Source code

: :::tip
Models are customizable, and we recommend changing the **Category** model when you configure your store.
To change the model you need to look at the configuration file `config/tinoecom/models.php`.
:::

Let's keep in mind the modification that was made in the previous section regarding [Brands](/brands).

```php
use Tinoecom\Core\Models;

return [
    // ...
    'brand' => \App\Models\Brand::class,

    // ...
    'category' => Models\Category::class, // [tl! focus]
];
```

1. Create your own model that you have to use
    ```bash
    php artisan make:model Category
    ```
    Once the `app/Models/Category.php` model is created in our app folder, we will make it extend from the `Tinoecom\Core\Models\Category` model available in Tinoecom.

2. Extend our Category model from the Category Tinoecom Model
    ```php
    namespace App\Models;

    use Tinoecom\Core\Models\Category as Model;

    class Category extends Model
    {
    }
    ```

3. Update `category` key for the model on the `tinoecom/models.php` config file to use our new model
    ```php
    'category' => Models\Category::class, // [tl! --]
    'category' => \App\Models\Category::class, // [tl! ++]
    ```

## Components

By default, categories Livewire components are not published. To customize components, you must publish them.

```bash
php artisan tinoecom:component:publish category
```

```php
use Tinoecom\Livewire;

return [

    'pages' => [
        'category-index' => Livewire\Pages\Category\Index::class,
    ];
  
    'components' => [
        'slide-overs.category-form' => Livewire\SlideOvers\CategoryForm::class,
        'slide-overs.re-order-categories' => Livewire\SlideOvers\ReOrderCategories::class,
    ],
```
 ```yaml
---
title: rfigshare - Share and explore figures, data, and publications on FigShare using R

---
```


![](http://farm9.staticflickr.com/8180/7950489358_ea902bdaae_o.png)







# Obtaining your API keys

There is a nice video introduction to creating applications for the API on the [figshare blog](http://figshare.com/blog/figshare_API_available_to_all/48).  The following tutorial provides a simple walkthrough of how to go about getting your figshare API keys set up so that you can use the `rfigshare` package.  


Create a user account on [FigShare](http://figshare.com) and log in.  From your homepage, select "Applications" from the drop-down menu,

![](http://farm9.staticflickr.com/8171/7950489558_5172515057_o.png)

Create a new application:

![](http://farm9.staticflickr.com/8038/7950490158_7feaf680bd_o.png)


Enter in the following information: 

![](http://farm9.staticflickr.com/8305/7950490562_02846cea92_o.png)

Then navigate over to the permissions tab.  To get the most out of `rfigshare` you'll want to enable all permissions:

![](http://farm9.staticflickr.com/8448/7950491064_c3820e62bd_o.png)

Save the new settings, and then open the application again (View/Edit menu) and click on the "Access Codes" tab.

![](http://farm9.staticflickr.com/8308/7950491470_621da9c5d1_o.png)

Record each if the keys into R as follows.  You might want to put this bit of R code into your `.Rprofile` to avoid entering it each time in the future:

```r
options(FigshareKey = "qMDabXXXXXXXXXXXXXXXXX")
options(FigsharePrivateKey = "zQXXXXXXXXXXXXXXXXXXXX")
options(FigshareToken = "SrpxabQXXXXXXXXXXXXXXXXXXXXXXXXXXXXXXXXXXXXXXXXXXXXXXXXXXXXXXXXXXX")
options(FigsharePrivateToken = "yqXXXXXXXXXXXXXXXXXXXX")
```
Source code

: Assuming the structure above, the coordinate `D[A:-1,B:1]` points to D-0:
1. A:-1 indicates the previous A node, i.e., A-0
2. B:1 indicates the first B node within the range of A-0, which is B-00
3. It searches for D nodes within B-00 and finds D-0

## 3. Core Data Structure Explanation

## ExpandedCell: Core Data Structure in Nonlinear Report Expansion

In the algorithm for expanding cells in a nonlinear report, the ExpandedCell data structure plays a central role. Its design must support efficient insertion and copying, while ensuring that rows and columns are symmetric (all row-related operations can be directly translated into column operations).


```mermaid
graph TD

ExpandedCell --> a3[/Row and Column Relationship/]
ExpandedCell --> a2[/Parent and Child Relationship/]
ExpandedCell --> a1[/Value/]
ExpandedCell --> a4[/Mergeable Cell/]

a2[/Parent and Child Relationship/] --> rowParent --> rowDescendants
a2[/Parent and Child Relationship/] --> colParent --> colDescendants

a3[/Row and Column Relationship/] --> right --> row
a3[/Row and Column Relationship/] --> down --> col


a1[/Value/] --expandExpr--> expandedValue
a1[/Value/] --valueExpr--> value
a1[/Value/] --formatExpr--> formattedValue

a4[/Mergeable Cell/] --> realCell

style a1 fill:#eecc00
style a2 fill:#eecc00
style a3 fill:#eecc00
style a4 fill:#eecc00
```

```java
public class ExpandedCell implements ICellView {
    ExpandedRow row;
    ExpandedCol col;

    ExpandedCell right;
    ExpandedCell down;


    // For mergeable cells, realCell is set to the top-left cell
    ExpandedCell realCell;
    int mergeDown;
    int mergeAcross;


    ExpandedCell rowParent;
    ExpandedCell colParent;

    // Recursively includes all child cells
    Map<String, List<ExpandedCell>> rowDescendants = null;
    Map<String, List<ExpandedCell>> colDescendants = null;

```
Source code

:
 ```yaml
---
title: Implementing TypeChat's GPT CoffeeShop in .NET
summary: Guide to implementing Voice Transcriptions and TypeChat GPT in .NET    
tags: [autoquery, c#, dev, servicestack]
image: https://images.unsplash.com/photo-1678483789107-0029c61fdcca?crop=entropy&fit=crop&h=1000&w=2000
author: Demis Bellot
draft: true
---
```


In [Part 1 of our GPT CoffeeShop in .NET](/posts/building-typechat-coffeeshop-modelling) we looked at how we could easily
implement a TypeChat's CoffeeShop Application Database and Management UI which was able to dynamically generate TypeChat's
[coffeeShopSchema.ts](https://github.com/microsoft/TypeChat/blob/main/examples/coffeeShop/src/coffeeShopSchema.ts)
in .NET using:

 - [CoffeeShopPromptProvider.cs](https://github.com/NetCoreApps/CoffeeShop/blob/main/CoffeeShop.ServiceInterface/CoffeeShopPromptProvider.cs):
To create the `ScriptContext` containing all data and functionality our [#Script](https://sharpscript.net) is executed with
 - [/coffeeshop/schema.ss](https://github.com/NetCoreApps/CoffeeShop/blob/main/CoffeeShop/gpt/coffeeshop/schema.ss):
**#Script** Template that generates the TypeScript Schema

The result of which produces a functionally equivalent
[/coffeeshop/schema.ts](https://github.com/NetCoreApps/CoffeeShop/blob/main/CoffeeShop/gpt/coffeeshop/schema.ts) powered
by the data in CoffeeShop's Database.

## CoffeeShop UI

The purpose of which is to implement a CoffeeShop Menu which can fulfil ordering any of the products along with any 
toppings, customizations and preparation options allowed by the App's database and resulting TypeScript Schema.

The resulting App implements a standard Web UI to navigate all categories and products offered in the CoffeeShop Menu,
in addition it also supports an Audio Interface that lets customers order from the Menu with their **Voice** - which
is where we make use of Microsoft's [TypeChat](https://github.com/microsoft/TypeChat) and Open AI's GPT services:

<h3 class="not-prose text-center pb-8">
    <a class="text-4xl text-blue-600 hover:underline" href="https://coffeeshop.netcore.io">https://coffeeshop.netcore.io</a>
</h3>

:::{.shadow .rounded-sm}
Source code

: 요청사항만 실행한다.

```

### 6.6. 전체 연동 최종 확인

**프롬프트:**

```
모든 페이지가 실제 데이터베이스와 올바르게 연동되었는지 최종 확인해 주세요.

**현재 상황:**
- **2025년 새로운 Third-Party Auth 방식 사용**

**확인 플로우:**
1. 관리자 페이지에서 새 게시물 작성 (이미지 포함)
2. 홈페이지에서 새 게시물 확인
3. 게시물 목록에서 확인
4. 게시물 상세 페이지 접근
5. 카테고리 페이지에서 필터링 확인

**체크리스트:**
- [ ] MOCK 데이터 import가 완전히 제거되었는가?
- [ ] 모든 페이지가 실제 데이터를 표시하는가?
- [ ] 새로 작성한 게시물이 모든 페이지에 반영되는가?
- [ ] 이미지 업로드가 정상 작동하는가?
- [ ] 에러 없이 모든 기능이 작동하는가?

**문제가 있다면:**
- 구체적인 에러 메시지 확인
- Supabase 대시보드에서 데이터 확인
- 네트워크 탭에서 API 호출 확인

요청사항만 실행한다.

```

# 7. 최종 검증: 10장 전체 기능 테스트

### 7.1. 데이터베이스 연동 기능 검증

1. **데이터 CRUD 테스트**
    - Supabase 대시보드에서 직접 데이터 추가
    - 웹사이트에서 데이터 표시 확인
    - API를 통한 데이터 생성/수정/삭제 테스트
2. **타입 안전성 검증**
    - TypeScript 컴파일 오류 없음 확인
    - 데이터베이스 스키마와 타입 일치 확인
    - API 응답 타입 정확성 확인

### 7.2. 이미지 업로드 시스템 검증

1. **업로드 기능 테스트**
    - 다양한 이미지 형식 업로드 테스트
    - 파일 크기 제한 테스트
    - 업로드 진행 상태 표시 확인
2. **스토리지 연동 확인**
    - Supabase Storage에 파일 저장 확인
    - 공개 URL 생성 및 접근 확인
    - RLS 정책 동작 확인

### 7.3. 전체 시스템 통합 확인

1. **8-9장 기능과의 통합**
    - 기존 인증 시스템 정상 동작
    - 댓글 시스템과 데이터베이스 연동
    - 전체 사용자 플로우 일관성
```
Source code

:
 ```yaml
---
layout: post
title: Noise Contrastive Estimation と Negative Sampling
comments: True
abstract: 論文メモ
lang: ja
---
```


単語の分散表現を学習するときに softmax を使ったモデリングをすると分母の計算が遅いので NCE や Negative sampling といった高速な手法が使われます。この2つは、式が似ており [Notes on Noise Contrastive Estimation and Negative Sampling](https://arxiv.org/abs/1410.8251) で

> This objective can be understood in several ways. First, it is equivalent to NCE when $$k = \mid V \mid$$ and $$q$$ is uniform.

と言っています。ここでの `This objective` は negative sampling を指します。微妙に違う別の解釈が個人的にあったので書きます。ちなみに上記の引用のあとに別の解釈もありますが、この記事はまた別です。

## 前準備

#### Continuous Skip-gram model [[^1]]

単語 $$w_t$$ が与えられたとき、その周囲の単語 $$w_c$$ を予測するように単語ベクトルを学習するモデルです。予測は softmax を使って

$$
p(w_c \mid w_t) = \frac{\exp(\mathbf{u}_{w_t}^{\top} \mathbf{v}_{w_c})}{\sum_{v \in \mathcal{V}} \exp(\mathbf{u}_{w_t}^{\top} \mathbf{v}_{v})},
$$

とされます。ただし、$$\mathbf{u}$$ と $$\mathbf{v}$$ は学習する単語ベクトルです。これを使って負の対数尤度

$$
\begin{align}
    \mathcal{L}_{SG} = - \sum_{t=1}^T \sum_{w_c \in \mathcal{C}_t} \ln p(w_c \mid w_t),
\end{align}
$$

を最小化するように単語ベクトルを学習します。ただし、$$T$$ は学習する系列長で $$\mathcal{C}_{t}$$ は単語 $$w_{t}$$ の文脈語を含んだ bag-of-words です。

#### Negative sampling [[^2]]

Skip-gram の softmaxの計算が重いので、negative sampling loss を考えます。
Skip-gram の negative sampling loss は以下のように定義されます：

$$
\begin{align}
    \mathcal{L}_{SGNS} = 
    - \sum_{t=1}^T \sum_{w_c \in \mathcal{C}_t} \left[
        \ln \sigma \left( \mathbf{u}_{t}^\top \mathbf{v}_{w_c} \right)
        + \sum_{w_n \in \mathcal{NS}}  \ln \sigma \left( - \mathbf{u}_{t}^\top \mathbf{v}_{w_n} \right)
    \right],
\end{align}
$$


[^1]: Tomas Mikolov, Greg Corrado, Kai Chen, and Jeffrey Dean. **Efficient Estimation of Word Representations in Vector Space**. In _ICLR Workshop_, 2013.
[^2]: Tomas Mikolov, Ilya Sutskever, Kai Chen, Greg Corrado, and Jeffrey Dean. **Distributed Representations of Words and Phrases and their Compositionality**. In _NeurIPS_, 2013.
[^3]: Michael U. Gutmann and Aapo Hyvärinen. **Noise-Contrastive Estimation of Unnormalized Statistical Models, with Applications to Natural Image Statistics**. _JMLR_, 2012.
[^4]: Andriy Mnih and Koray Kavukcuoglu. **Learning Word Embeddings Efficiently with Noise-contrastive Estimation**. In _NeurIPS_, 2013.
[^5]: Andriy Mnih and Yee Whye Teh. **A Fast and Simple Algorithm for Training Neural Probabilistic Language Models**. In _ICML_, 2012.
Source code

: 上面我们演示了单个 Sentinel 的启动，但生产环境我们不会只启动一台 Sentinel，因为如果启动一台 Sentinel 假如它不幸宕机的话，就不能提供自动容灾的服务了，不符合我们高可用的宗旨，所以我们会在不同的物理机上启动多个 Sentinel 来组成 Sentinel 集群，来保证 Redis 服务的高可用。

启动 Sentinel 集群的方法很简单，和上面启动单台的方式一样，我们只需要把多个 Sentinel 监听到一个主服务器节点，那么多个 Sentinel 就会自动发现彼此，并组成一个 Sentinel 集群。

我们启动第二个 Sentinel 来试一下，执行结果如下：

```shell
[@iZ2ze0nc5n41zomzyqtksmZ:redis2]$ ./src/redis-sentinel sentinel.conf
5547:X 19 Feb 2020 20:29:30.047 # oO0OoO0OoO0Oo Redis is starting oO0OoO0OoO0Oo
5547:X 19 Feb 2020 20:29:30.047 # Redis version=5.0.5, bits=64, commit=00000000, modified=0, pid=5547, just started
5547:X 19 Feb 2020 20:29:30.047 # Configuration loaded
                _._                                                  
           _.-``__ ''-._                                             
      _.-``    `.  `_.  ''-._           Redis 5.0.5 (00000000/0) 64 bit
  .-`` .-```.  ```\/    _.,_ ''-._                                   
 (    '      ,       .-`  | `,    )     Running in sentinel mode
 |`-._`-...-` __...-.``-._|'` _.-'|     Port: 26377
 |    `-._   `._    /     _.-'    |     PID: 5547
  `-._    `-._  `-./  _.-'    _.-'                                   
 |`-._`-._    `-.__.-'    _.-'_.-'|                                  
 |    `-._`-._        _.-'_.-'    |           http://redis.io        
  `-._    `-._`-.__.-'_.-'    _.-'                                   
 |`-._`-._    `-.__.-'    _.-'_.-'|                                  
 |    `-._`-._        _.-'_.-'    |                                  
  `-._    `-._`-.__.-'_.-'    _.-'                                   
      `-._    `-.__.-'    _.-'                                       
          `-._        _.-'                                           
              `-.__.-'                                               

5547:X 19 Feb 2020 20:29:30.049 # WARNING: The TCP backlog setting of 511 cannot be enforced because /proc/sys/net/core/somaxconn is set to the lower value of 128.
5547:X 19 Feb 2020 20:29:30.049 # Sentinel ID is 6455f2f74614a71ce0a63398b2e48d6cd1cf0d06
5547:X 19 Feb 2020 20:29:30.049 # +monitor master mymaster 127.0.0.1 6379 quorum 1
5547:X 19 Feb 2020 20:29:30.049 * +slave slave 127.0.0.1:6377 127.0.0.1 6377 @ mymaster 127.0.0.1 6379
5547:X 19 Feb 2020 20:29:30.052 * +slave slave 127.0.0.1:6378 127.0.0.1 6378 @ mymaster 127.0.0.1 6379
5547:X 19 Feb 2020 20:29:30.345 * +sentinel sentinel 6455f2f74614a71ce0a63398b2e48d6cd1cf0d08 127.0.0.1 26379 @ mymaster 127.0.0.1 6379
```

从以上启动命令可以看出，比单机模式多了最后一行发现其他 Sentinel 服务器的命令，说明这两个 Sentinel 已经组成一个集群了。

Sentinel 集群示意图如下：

☆ ☆ ☆ ☆

* WHAT YOU ARE ASKED TO DO: Identify the lines in the entries above that contain "Greg", then copy them out.

* EXERCISE SOLUTION:
[^1]: Tomas Mikolov, Greg Corrado, Kai Chen, and Jeffrey Dean. **Efficient Estimation of Word Representations in Vector Space**. In _ICLR Workshop_, 2013.
[^2]: Tomas Mikolov, Ilya Sutskever, Kai Chen, Greg Corrado, and Jeffrey Dean. **Distributed Representations of Words and Phrases and their Compositionality**. In _NeurIPS_, 2013.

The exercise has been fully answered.